- [Task requirements]: Search the data for the string "para" and extract every line where it appears.

- [Collected data]:
● ● ● ●
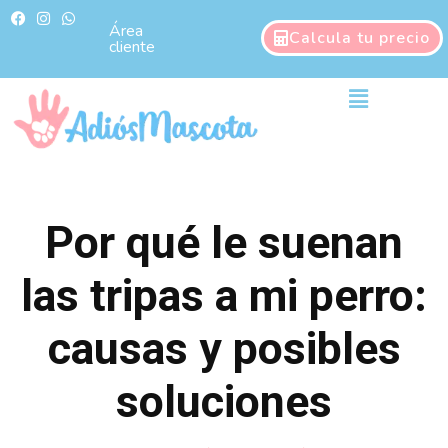
Ir
F
I
W
a
n
h
Área
al
Calcula tu precio
c
s
a
cliente
contenido
e
t
t
b
a
s
o
g
a
Main
o
r
p
Menu
k
a
p
m
Por qué le suenan
las tripas a mi perro:
causas y posibles
soluciones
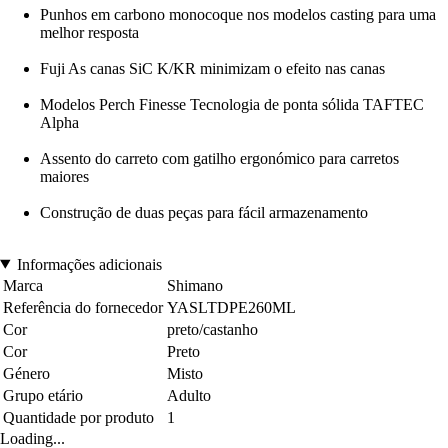
Punhos em carbono monocoque nos modelos casting para uma
melhor resposta
Fuji As canas SiC K/KR minimizam o efeito nas canas
Modelos Perch Finesse Tecnologia de ponta sólida TAFTEC
Alpha
Assento do carreto com gatilho ergonómico para carretos
maiores
Construção de duas peças para fácil armazenamento
Informações adicionais
Marca
Shimano
Referência do fornecedor
YASLTDPE260ML
Cor
preto/castanho
Cor
Preto
Género
Misto
Grupo etário
Adulto
Quantidade por produto
1
Loading...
● ● ● ●
- [Output for this task]:
Punhos em carbono monocoque nos modelos casting para uma
Assento do carreto com gatilho ergonómico para carretos
Construção de duas peças para fácil armazenamento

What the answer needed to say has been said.